Just returning to the Coalition’s attack against the Greens from earlier in question time.

A lot of the criticism against the Greens has been because of the party’s criticism against Israel’s military actions in Gaza and the West Bank. It has argued against genocide and pushed for Australia to stand up for international law and human rights. The Greens are not alone – the ICC has an arrest warrant out for Israel’s leader. Multiple human rights agencies have called what has happened in Gaza a genocide. Israel was found to be using starvation as a tool of war – against human right laws (and humanity) by Human Rights Watch. The actions of a nation state are not beyond criticism.

But as we have seen during the testimony from former senior ABC managers in the Antoinette Lattouf case in the federal court, and has we have seen multiple times since Israel entered Gaza in its latest (and deadliest) military campaign, criticism of Israel, has, in a lot of cases, become conflated with anti-Semitism.

As the Jewish Council of Australia has made clear on multiple occasions, it is not anti-Semitic to criticise the state of Israel’s actions and conflating the two does not make Jewish people safer.

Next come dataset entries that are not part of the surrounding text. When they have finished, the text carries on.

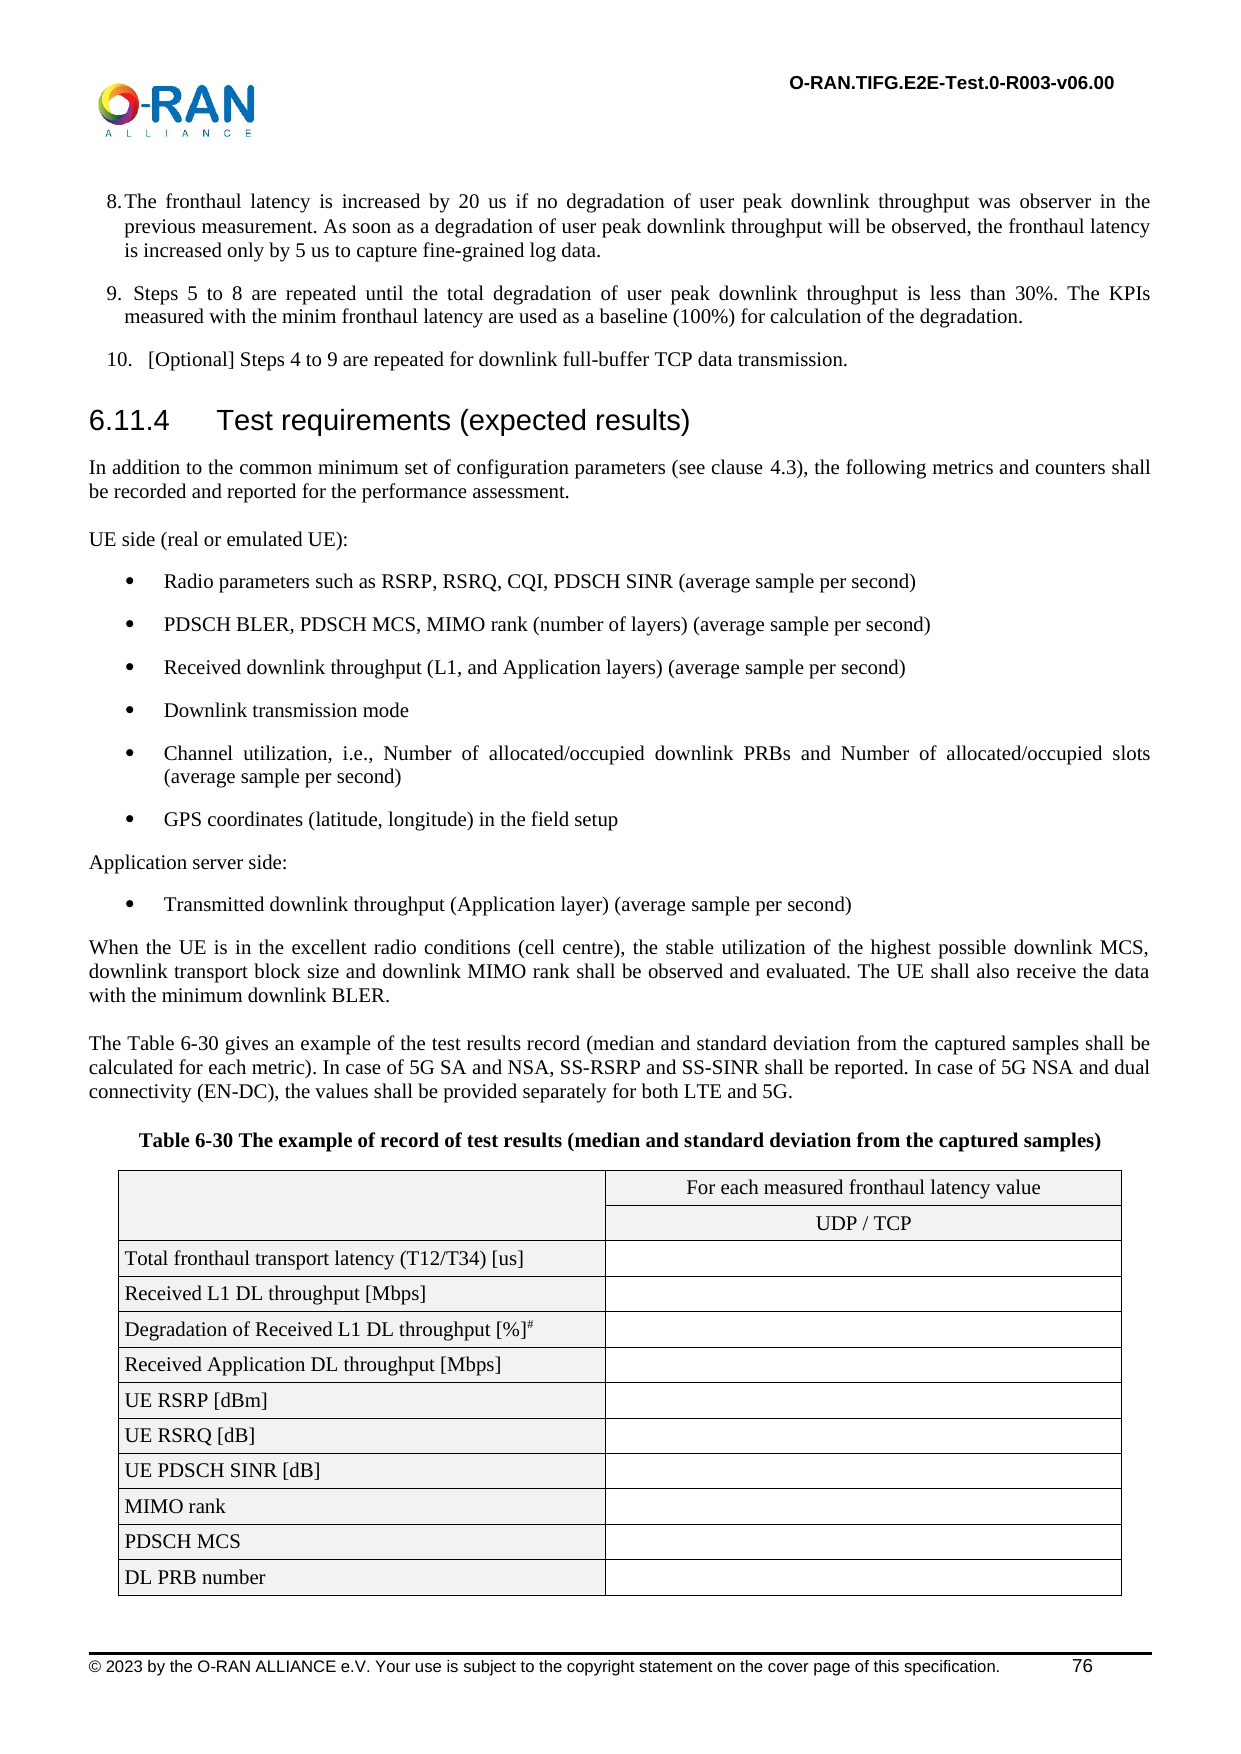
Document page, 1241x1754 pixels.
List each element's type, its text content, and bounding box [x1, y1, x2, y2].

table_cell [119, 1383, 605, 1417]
text Application server side: [89, 850, 1152, 874]
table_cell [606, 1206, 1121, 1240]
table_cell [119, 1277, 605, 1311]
list The fronthaul latency is increased by 20 us if no degradation of user peak downlink throughput was observer in the previous measurement. As soon as a degradation of user peak downlink throughput will be observed, the fronthaul latency is increased only by 5 us to capture fine-grained log data. [106, 189, 1152, 262]
list GPS coordinates (latitude, longitude) in the field setup [126, 807, 1152, 831]
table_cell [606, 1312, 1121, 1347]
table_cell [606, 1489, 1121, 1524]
list Channel utilization, i.e., Number of allocated/occupied downlink PRBs and Number of allocated/occupied slots (average sample per second) [126, 740, 1152, 788]
text The Table 6-13 gives an example of the test results record (median and standard deviation from the captured samples shall be calculated for each metric). In case of 5G SA and NSA, SS-RSRP and SS-SINR shall be reported. In case of 5G NSA and dual connectivity (EN-DC), the values shall be provided separately for both LTE and 5G. [89, 1031, 1152, 1103]
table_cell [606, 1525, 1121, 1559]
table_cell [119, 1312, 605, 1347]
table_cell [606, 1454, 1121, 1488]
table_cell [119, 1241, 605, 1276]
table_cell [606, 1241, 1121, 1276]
picture [88, 70, 268, 148]
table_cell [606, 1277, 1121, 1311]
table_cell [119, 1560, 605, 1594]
text Table 6-13 The example of record of test results (median and standard deviation from the captured samples) [89, 1127, 1152, 1152]
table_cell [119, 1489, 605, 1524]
text In addition to the common minimum set of configuration parameters (see clause 4.3), the following metrics and counters shall be recorded and reported for the performance assessment. [89, 455, 1152, 503]
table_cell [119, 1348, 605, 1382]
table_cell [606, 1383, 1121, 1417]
list Downlink transmission mode [126, 698, 1152, 722]
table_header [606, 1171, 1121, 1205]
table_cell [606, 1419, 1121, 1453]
list Steps 5 to 8 are repeated until the total degradation of user peak downlink throughput is less than 30%. The KPIs measured with the minim fronthaul latency are used as a baseline (100%) for calculation of the degradation. [106, 280, 1152, 328]
list [Optional] Steps 4 to 9 are repeated for downlink full-buffer TCP data transmission. [106, 347, 1152, 371]
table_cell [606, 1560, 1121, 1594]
subtitle Test requirements (expected results) [89, 403, 1152, 436]
list Radio parameters such as RSRP, RSRQ, CQI, PDSCH SINR (average sample per second) [126, 569, 1152, 593]
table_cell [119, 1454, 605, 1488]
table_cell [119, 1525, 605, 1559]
list Received downlink throughput (L1, and Application layers) (average sample per second) [126, 655, 1152, 679]
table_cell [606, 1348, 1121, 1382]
text When the UE is in the excellent radio conditions (cell centre), the stable utilization of the highest possible downlink MCS, downlink transport block size and downlink MIMO rank shall be observed and evaluated. The UE shall also receive the data with the minimum downlink BLER. [89, 935, 1152, 1007]
list Transmitted downlink throughput (Application layer) (average sample per second) [126, 892, 1152, 916]
text UE side (real or emulated UE): [89, 527, 1152, 551]
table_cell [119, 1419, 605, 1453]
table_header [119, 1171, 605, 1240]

But the Coalition, aided in a lot of cases by a media scared of having to defend itself from anti-Semitic allegations and a government desperately trying to keep its head down on the issue, often conflates criticism of a nation state’s military actions and plans, which are in conflict with international law, with being anti-Semitic and run with it.

Anti-Semitism is real and terrifying. Everyone deserves to be safe and feel safe. It is a horror that so many people don’t feel safe in Australia – and that should be addressed across the board, not just when it is politically expedient.